**Task prompt:**
Return the portion of the heating-system thread that starts with "I know it's" and runs through "up with water.", reproduced word for word.

Semi sealed is where the heating water is taken from the same source as the plumbing water I.E your two large tanks. If this is the case then you probably don't have a hole in the cylinder, as in a hole in the cylinder would not cause the tanks to over flow as the system water (heating and plumbing) would balance without a need to rise.

However if you have a set automatic filling unit filling your heating it will automatically fill when water leaves heating system. this could cause the tank to over flow and would mean you have a hole.

So, do you have a gauge at the boiler?
Do you have a big brass valve somewhere with a gauge and black knob attached?

Do you have a sliver fexlible hose connecting to pipes together in hot press or at boiler(there is valves with normally black handles)?

It is likely it is the ballcock, keep an eye on it.


I know it's alot of information and if you feel I could explain it better please ask.


----------



## SISSOKO (20 Mar 2009)

DavyJones said:


> Firstly we need to establish how your heating system is topped up with water.
> 
> It may be a "semi sealed" system, this is an Irish way of doing something that breaks a whole lot of by laws (story for another day).
> 
> ...


 
Davyjones , no gauge at boiler , brass valve to rear of cylinder with guage
going up to 4 bar with red and black needles.Red needle seems to be constant at 2 bar , black just above zero.Thought that black needle used to move when heating was on but could be mistaken.
No sign of any silver flexi hose anywhere that i can see , as bad as ever this evening.


----------



## DavyJones (20 Mar 2009)

SISSOKO said:


> Davyjones , no gauge at boiler , brass valve to rear of cylinder with guage
> going up to 4 bar with red and black needles.Red needle seems to be constant at 2 bar , black just above zero.Thought that black needle used to move when heating was on but could be mistaken.
> No sign of any silver flexi hose anywhere that i can see , as bad as ever this evening.




Ok, that could be an automatic filling valve. Is there a black wheel type handle.

If so close it. Rightly tighty, lefty loosely!


----------



## SISSOKO (20 Mar 2009)

OK closed that , only took about half a turn and its not so much a wheel type
but more of a knob type what should i expect


----------



## DavyJones (20 Mar 2009)

Not a lot I would think.

Unlikey to be hole in cylinder.
Are the tanks still overflowing?
Have you checked the ballcock in tanks again, this is the most probable cause.


----------



## SISSOKO (20 Mar 2009)

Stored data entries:
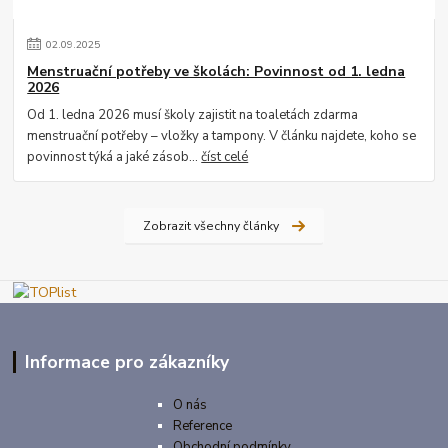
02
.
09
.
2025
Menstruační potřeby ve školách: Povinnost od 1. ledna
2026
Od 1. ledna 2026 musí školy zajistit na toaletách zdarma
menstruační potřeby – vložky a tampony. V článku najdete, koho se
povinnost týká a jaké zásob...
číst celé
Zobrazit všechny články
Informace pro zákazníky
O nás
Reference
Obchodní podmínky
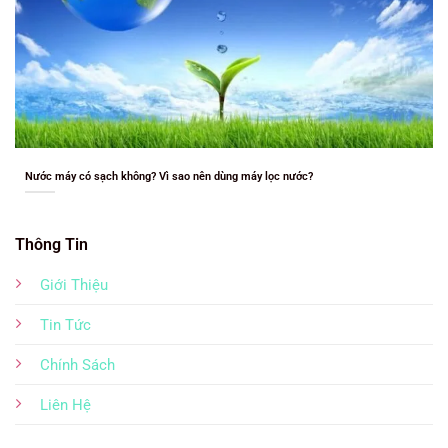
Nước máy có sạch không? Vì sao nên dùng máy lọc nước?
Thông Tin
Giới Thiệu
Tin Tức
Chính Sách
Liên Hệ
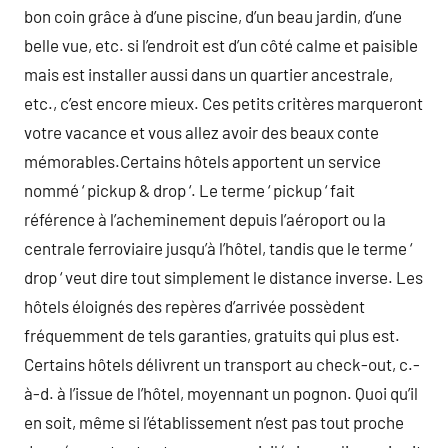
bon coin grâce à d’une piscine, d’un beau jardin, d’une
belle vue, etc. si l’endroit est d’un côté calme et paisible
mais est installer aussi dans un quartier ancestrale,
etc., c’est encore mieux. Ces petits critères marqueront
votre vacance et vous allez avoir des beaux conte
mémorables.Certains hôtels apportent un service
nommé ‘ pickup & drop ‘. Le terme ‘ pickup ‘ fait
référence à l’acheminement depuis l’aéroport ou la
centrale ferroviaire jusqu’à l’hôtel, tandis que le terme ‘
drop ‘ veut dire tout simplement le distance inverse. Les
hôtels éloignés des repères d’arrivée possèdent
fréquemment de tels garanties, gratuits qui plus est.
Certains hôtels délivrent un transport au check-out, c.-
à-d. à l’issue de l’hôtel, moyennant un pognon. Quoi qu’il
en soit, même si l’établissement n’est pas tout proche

...

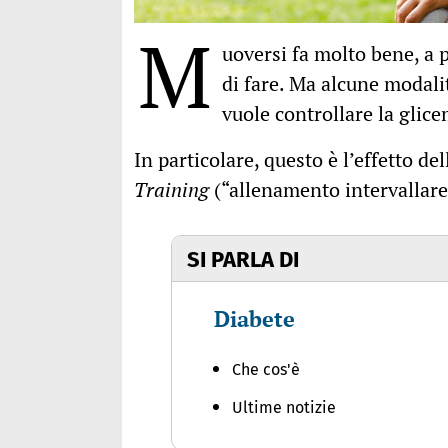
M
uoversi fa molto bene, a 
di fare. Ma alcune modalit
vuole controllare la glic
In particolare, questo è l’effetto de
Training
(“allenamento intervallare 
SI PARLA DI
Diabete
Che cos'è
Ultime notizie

==

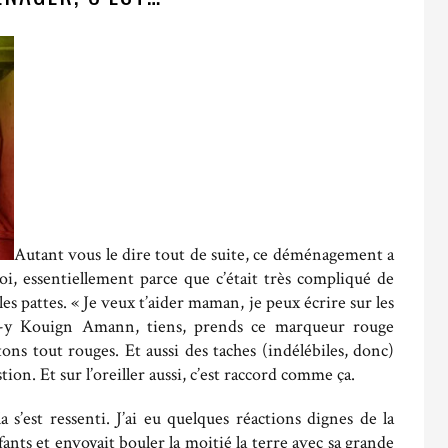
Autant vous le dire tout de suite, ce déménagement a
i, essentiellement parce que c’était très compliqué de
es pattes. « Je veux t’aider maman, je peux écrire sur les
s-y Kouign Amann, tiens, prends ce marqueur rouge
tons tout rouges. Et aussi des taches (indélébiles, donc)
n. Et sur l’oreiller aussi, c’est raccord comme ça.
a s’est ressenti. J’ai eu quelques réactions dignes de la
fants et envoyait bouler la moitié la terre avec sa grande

**Solution to this task:**
I know it's alot of information and if you feel I could explain it better please ask.


----------



## SISSOKO (20 Mar 2009)

DavyJones said:


> Firstly we need to establish how your heating system is topped up with water.